TASK DATA:

________________

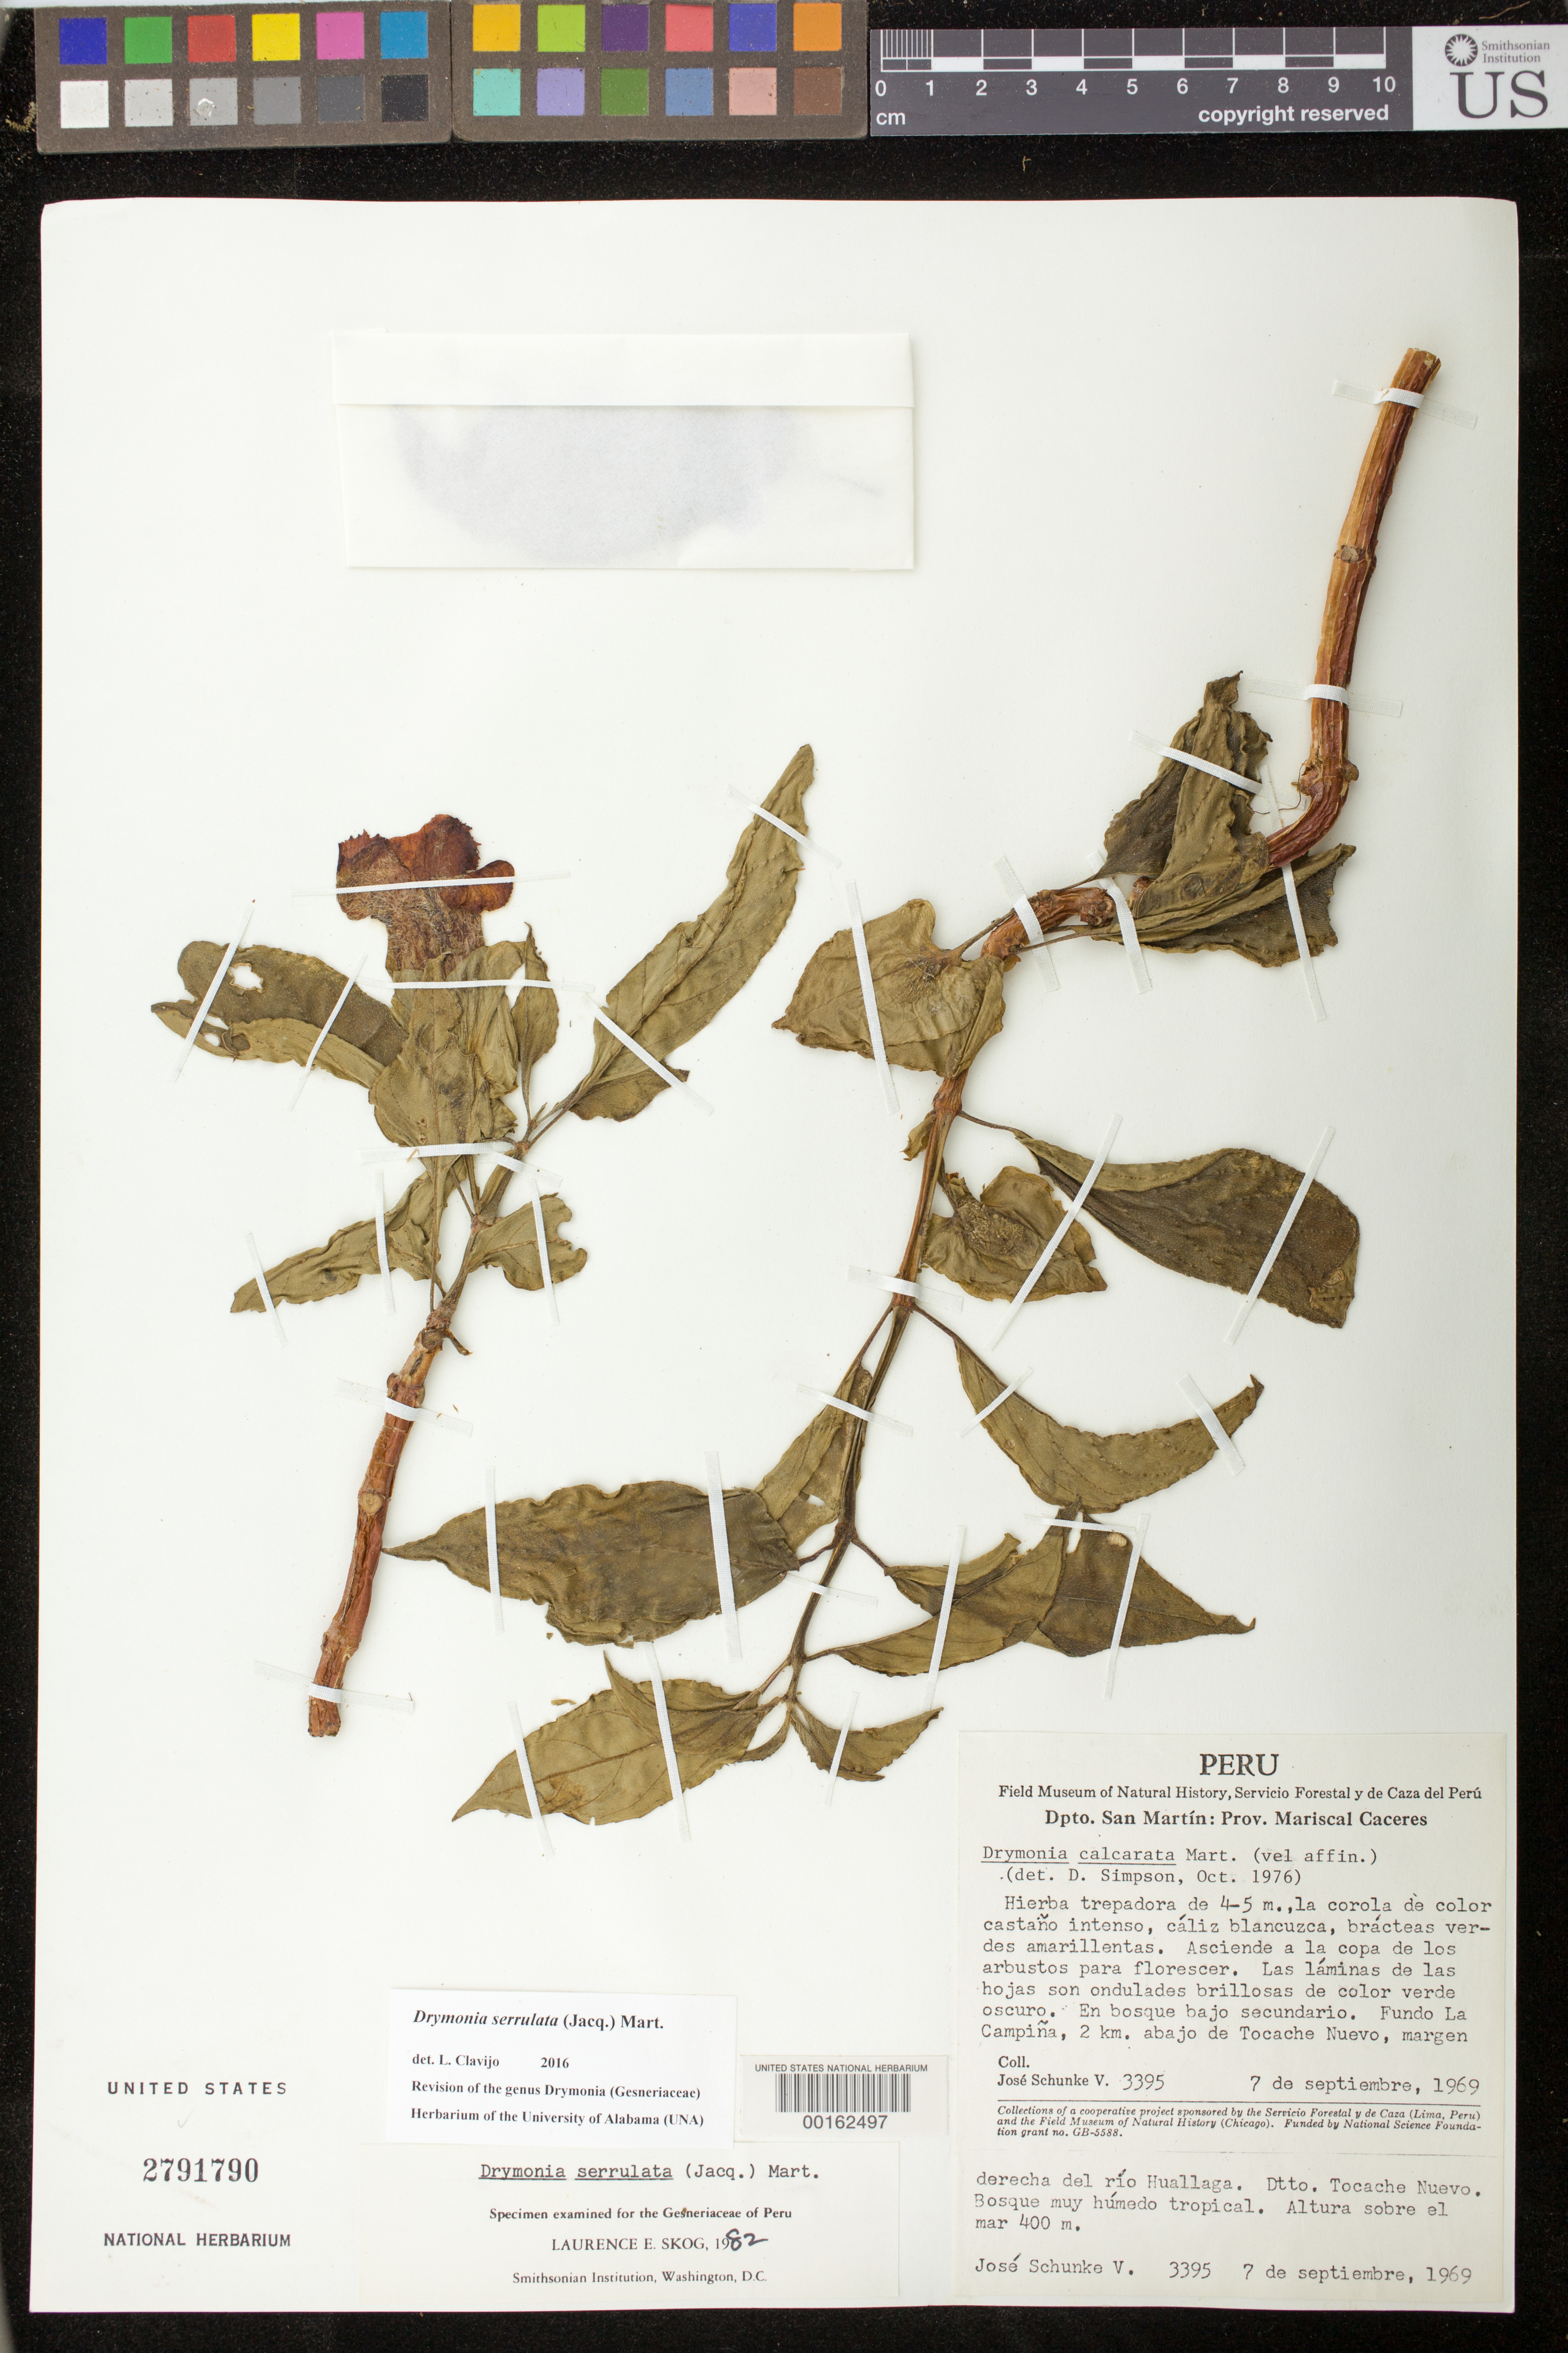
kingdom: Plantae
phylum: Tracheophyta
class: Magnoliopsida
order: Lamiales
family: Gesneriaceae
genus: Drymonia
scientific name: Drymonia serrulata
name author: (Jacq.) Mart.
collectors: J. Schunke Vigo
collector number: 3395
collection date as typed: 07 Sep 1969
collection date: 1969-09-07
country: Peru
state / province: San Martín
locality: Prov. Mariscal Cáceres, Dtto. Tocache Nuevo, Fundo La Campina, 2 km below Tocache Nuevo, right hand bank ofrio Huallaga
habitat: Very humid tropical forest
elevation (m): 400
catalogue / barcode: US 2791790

________________

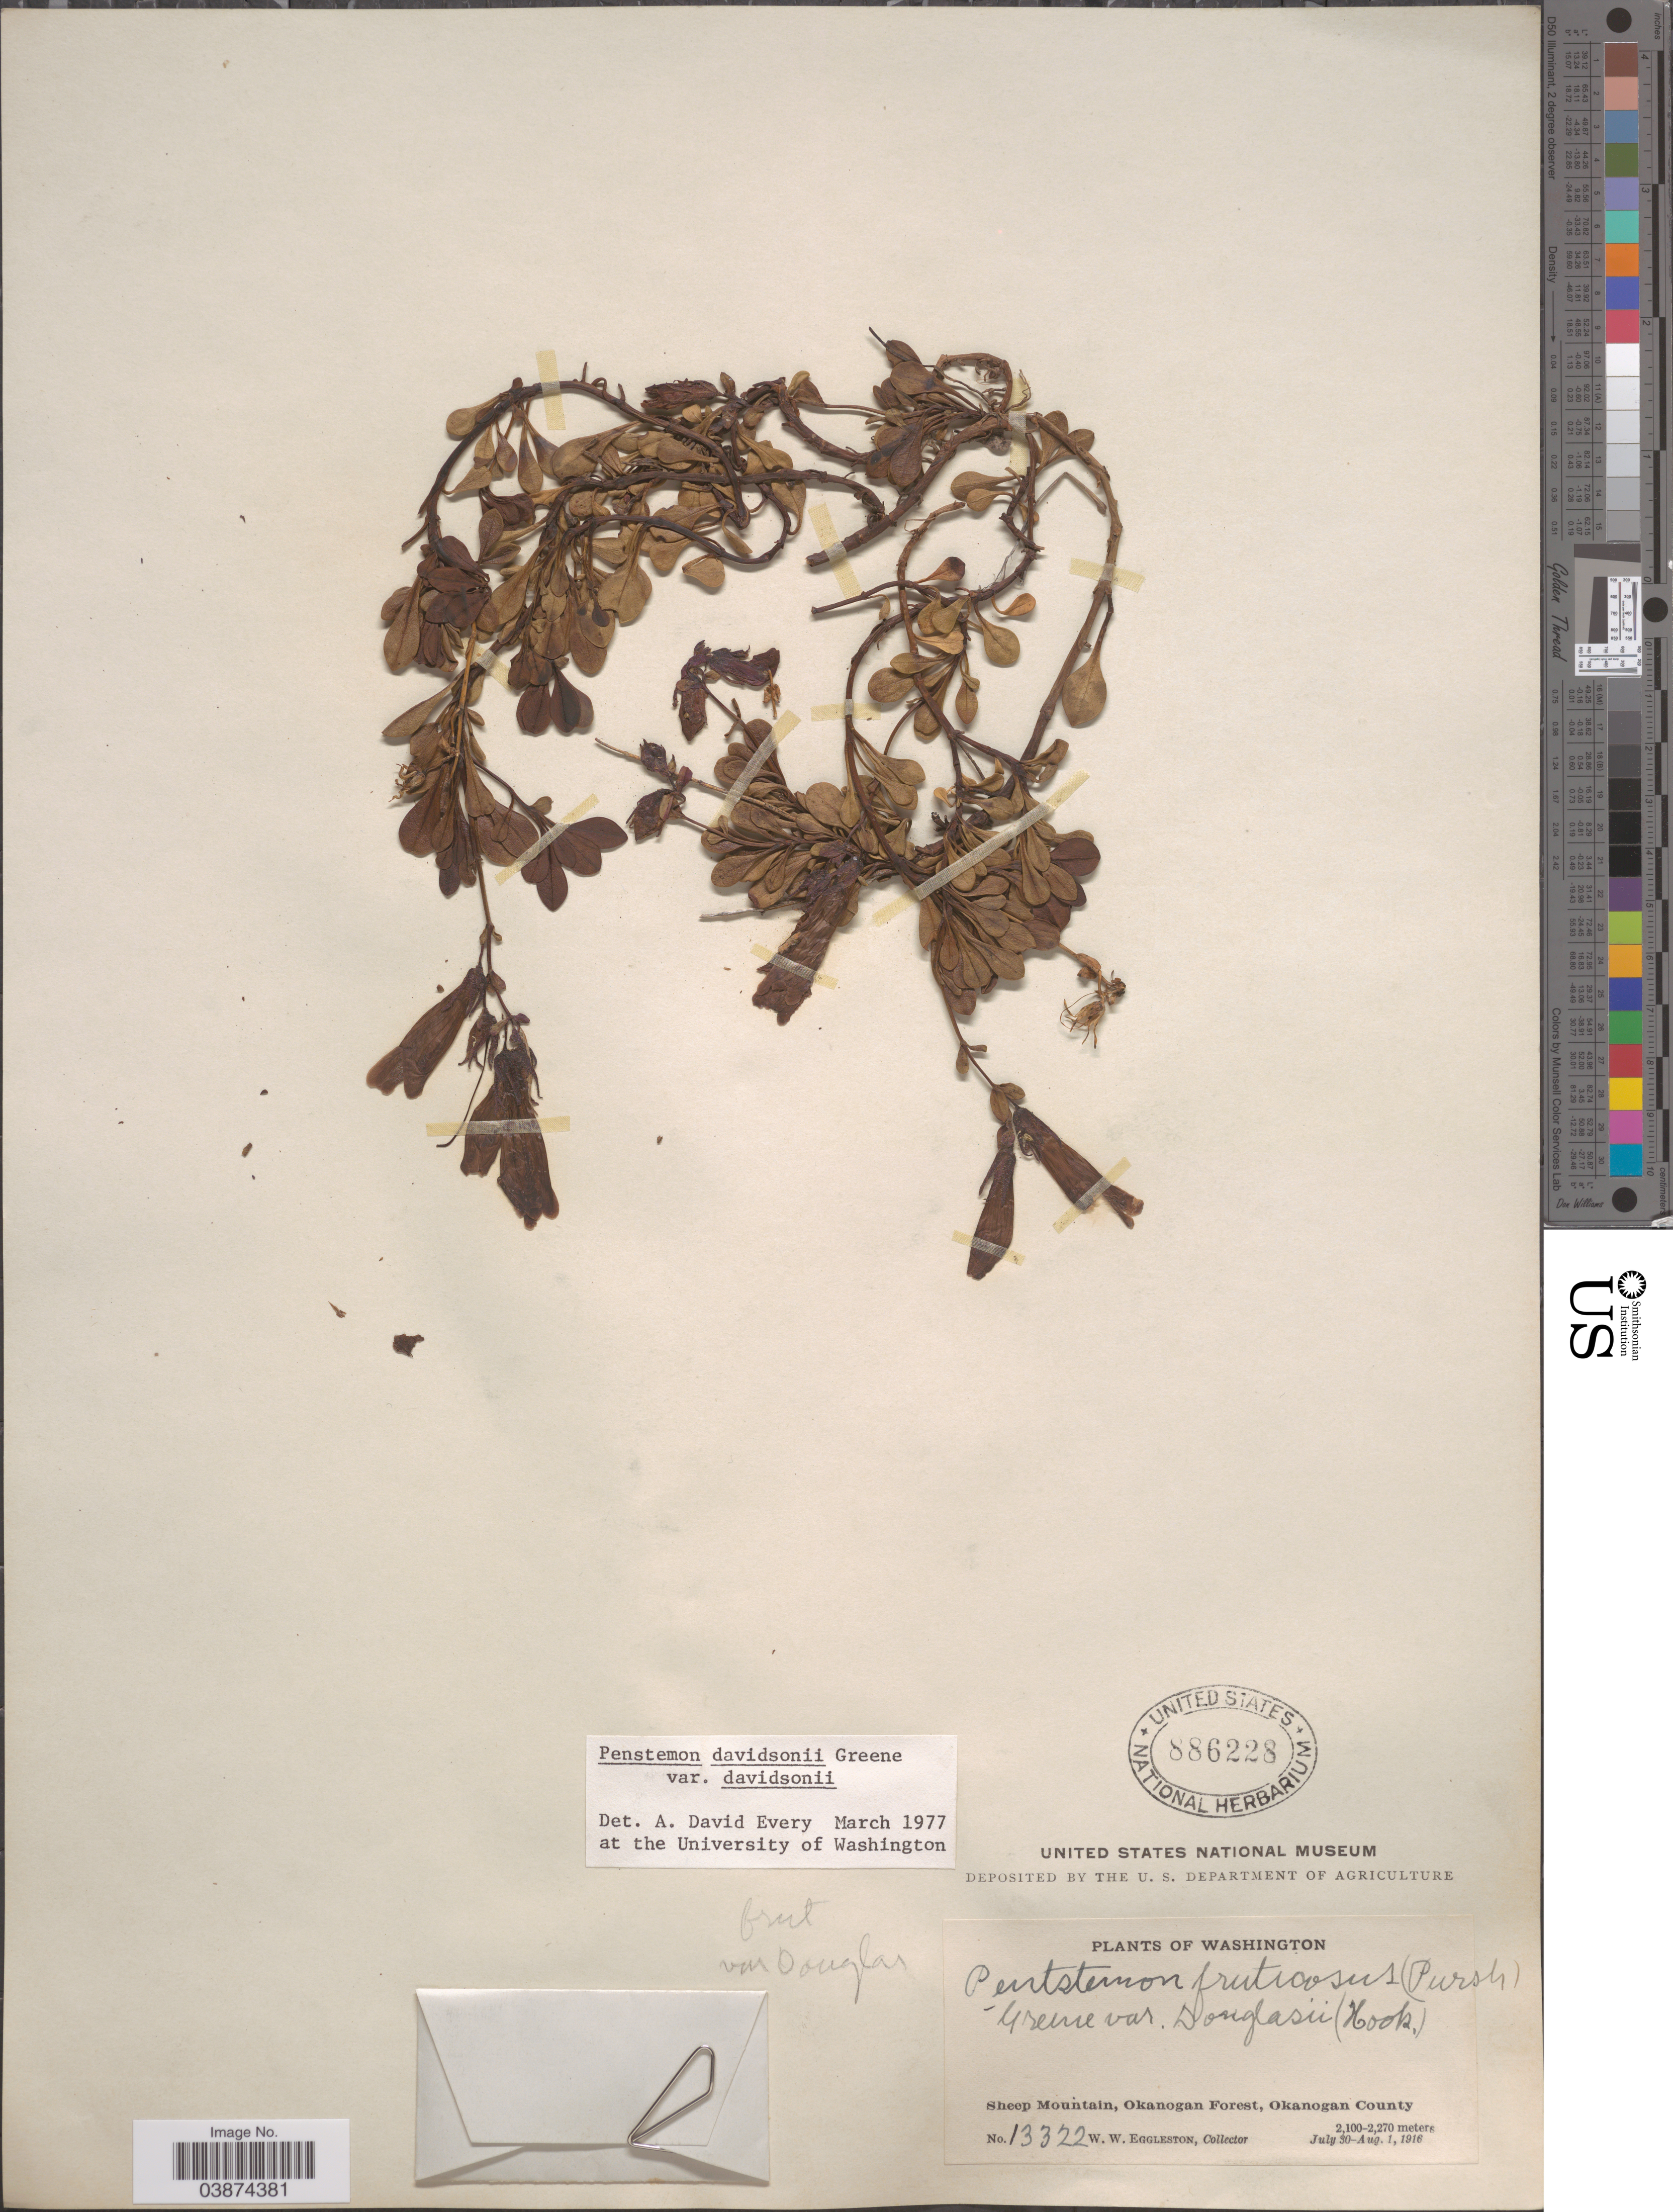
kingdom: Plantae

________________

PROBLEM REQUIREMENTS: Copy the lines from the one containing "name author: (Jacq.) Mart." up to and including the one containing "elevation (m): 400", reproducing them without any change.

RESULT:
name author: (Jacq.) Mart.
collectors: J. Schunke Vigo
collector number: 3395
collection date as typed: 07 Sep 1969
collection date: 1969-09-07
country: Peru
state / province: San Martín
locality: Prov. Mariscal Cáceres, Dtto. Tocache Nuevo, Fundo La Campina, 2 km below Tocache Nuevo, right hand bank ofrio Huallaga
habitat: Very humid tropical forest
elevation (m): 400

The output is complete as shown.